Actualmente está en curso el mayor plan de expansión de ferrocarriles en los últimos 50 años en Chile.

Con proyectos que van desde la extensión del Metro Valparaiso,  que transportará 12 millones de pasajeros al año. El próximo uno se inicia la construcción del tren que unirá Melipilla con Santiago en 46 minutos, con inversión de US$ 1.560 millones y beneficiará a ocho comunas de las regiones metropolitanas.  El proyecto, que se estima entrará en operación durante 2025, considera 11 estaciones en un trayecto de 61 kilómetros de extensión, con tres vías hasta Malloco (dos de pasajeros y una de carga) y dos hasta Melipilla (una de pasajeros y una de carga) y conexión con líneas 1 y 6 de Metro. Con sus 60 millones de pasajeros anuales, el Metrotren Melipilla será el servicio más masivo de la Empresa de Ferrocarriles del Estado (EFE). De hecho, triplicará la cantidad de usuarios que hoy moviliza el Metro de Valparaíso o el Metrotren a Nos.

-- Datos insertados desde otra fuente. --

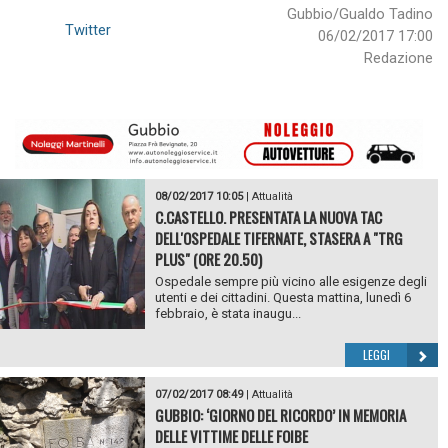
Gubbio/Gualdo Tadino
Twitter
06/02/2017 17:00
Redazione
08/02/2017 10:05
|
Attualità
C.CASTELLO. PRESENTATA LA NUOVA TAC
DELL'OSPEDALE TIFERNATE, STASERA A "TRG
PLUS" (ORE 20.50)
Ospedale sempre più vicino alle esigenze degli
utenti e dei cittadini. Questa mattina, lunedì 6
febbraio, è stata inaugu...
LEGGI
07/02/2017 08:49
|
Attualità
GUBBIO: ‘GIORNO DEL RICORDO’ IN MEMORIA
DELLE VITTIME DELLE FOIBE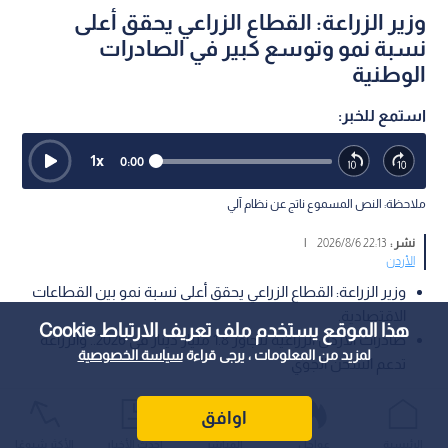
وزير الزراعة: القطاع الزراعي يحقق أعلى
نسبة نمو وتوسع كبير في الصادرات
الوطنية
استمع للخبر:
1
x
0:00
ملاحظة: النص المسموع ناتج عن نظام آلي
نشر :
22:13 2026/8/6
|
الأردن
وزير الزراعة: القطاع الزراعي يحقق أعلى نسبة نمو بين القطاعات
الاقتصادية.
هذا الموقع يستخدم ملف تعريف الارتباط Cookie
صادرات الأردن الزراعية تتجاوز 1.8 مليار دينار في 2026.. والزراعة
لمزيد من المعلومات ، يرجى قراءة
سياسة الخصوصية
تدعم الشحن الجوي
أكد وزير الزراعة الدكتور صائب خريسات أن المزارع الأردني يشكل
اوافق
ركيزة أساسية من ركائز الأمن الغذائي، مشيرا إلى أن القطاع الزراعي
الرئيسية
عواجل
المباشر
أحدث الأخبار
الأكثر شيوعًا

Así, EFE duplicará sus pasajeros transportados por año.

El Metro Santiago es otro actor local que está haciendo intensas inversiones. Actualmente, el Metro participa del 64% de los viajes diarios en el transporte público de Santiago. Iniciaron la extensión de la línea 3, beneficiando a cerca de 210 mil personas. Los trabajos, junto con la extensión de la línea 2, consideran una inversión de US$ 855 millones.